Required work
Return all lines from the listing below in which the string "stato" occurs.

Data supplied

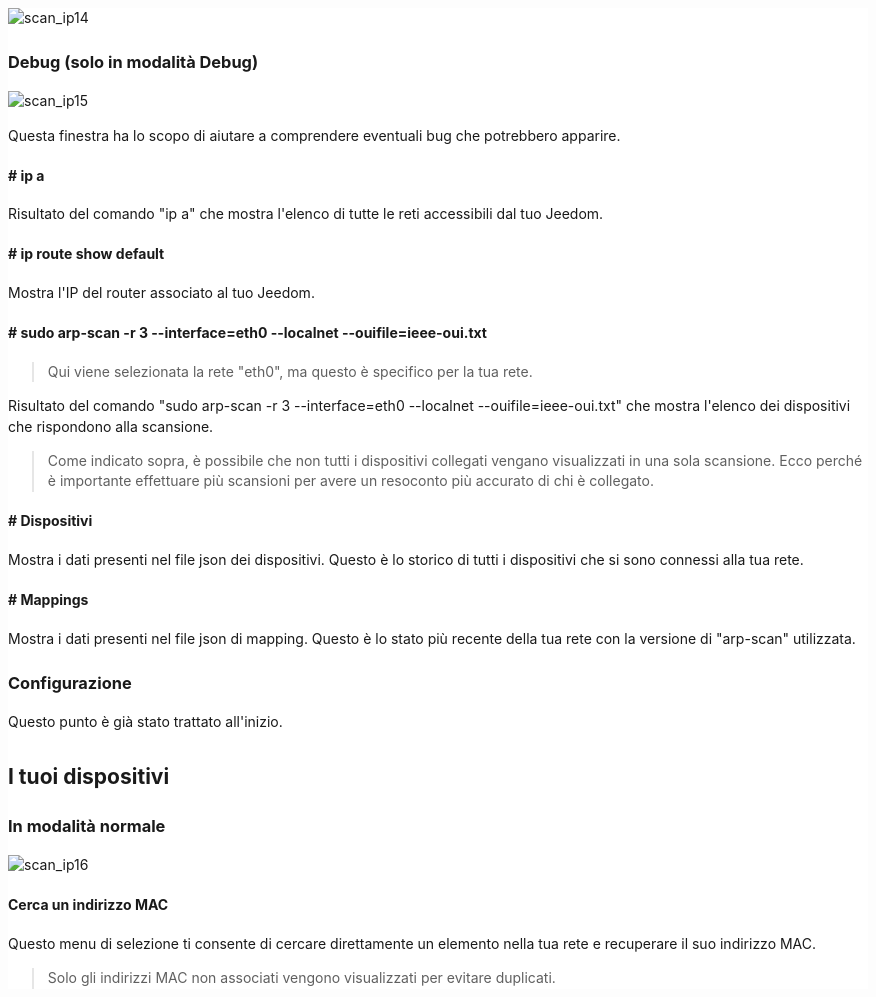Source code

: ![scan_ip14](../images/Modal.Equipemetn.No.save.png)

### Debug (solo in modalità Debug)

![scan_ip15](../images/Modal.Debug.png)

Questa finestra ha lo scopo di aiutare a comprendere eventuali bug che potrebbero apparire.

#### # ip a

Risultato del comando "ip a" che mostra l'elenco di tutte le reti accessibili dal tuo Jeedom.

#### # ip route show default

Mostra l'IP del router associato al tuo Jeedom.

#### # sudo arp-scan -r 3 --interface=eth0 --localnet --ouifile=ieee-oui.txt

> Qui viene selezionata la rete "eth0", ma questo è specifico per la tua rete.

Risultato del comando "sudo arp-scan -r 3 --interface=eth0 --localnet --ouifile=ieee-oui.txt" che mostra l'elenco dei dispositivi che rispondono alla scansione.

> Come indicato sopra, è possibile che non tutti i dispositivi collegati vengano visualizzati in una sola scansione. Ecco perché è importante effettuare più scansioni per avere un resoconto più accurato di chi è collegato.

#### # Dispositivi

Mostra i dati presenti nel file json dei dispositivi. Questo è lo storico di tutti i dispositivi che si sono connessi alla tua rete.

#### # Mappings

Mostra i dati presenti nel file json di mapping. Questo è lo stato più recente della tua rete con la versione di "arp-scan" utilizzata.

### Configurazione

Questo punto è già stato trattato all'inizio.

## I tuoi dispositivi

### In modalità normale

![scan_ip16](../images/Equipement.Normal.png)

#### Cerca un indirizzo MAC

Questo menu di selezione ti consente di cercare direttamente un elemento nella tua rete e recuperare il suo indirizzo MAC.

> Solo gli indirizzi MAC non associati vengono visualizzati per evitare duplicati.
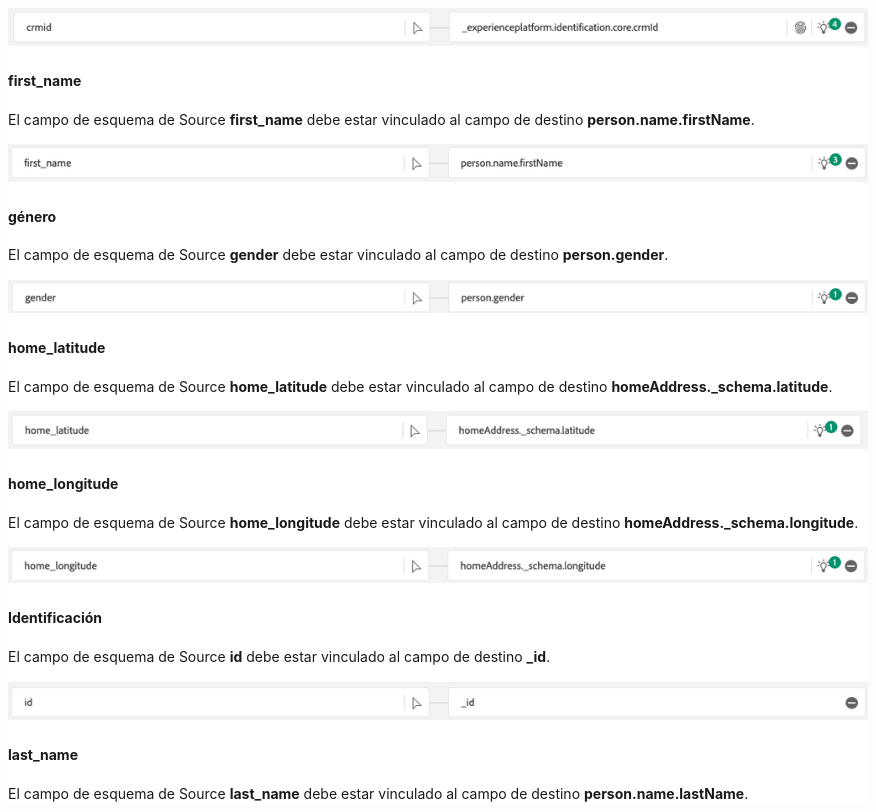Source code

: ![Ingesta de datos](./images/tfemail1.png)

#### first_name

El campo de esquema de Source **first_name** debe estar vinculado al campo de destino **person.name.firstName**.

![Ingesta de datos](./images/tffname.png)

#### género

El campo de esquema de Source **gender** debe estar vinculado al campo de destino **person.gender**.

![Ingesta de datos](./images/tfgender.png)

#### home_latitude

El campo de esquema de Source **home_latitude** debe estar vinculado al campo de destino **homeAddress._schema.latitude**.

![Ingesta de datos](./images/tflat.png)

#### home_longitude

El campo de esquema de Source **home_longitude** debe estar vinculado al campo de destino **homeAddress._schema.longitude**.

![Ingesta de datos](./images/tflon.png)

#### Identificación

El campo de esquema de Source **id** debe estar vinculado al campo de destino **_id**.

![Ingesta de datos](./images/tfid1.png)

#### last_name

El campo de esquema de Source **last_name** debe estar vinculado al campo de destino **person.name.lastName**.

Your solution
Mostra i dati presenti nel file json di mapping. Questo è lo stato più recente della tua rete con la versione di "arp-scan" utilizzata.
Questo punto è già stato trattato all'inizio.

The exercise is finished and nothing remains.